Coors
The Coors rebrand is an interesting study because their goal was to evolve the public’s perception of their character as well as visually. With the ultimate goal of cracking into the top 3 or 4 premium beers on an international scale, removing the “light” from Coors light, and adding the blue mountains were just the beginning of their transformation. Their marketing department acted on the results of studies that showed consumers found their new branding “more distinctive and appealing”. Even though the blue mountain adaptation caught some slack for being similar to Evian, it does give Coors an icon to rely on for their mobile and digital presence.
Malcolm Gladwell once said, “There can be as much value in the blink of an eye as in months of rational analysis”. While Coors was right to have their marketing department run studies garnering opinions of their new brand, they were also smart to think on a surface level by choosing an Icon that they embedded multiple associations with. On their bottles, Coors created a mountains icon to turn blue when the beer was cold enough to properly enjoy. This is ingenious because now anytime a returning consumer sees the Blue Mountains, it stimulates memories of waiting for the beer to become as “cold as the Rockies”. Now your perception of the company and its brand encapsulates your entire experience of enjoying the beer.
Another dimension of brand evolution that we have seen during this has been their pivot to marketing to express their values in this move also with the Coors Seltzer mission to save America’s rivers. In today’s climate, being able to evolve for the digital realm, visually reflect positive values, and innovate simultaneously, is about all you can ask for in a rebrand. Lets take a step back and look at what can be learned from this process. One thing to certainly come back to is having a legitimate reason for the redesign. Simply undertaking a rebrand because you become bored and tired of looking at the same logo is simply not a good idea. It runs the risks of unnecessary spending, unrecognizability, and public backlash with the disadvantage of not being able to defend it. Be careful not to underestimate the emotional attachment that a consumer may have with an old brand logo. The pros for the rebrand, must outweigh those alone. Brand evolutions should be a gradual process that happens naturally as the culture, environment, and public needs shift over time.
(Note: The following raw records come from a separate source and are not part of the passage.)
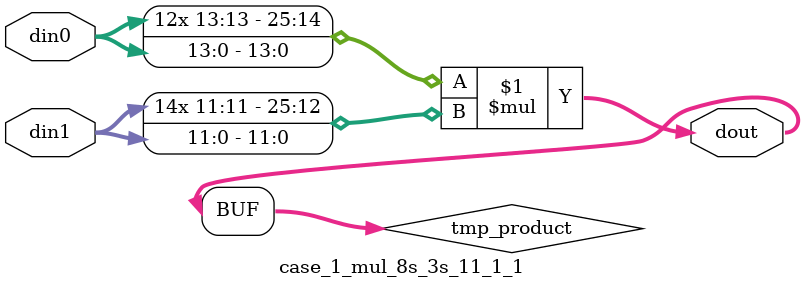
<source format=v>

`timescale 1 ns / 1 ps

 (* use_dsp = "no" *)  module case_1_mul_8s_3s_11_1_1(din0, din1, dout);
parameter ID = 1;
parameter NUM_STAGE = 0;
parameter din0_WIDTH = 14;
parameter din1_WIDTH = 12;
parameter dout_WIDTH = 26;

input [din0_WIDTH - 1 : 0] din0; 
input [din1_WIDTH - 1 : 0] din1; 
output [dout_WIDTH - 1 : 0] dout;

wire signed [dout_WIDTH - 1 : 0] tmp_product;



























assign tmp_product = $signed(din0) * $signed(din1);








assign dout = tmp_product;





















endmodule

</source>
Another common trend, was adapting to the desktop and mobile experience. Maintaining brand standards across screens of all sizes is a hard thing to do. And if your logo wasn’t built with that kind of malleability from the jump then it may be impossible without a rebrand. Every company that has an app needs to be recognizable in the form of an icon, and every company with a website has to have a brand identity that is fluent across the largest computers and smallest phones. Often, in order to achieve this the logo will have to undergo some degree of simplification, while maintaining originality.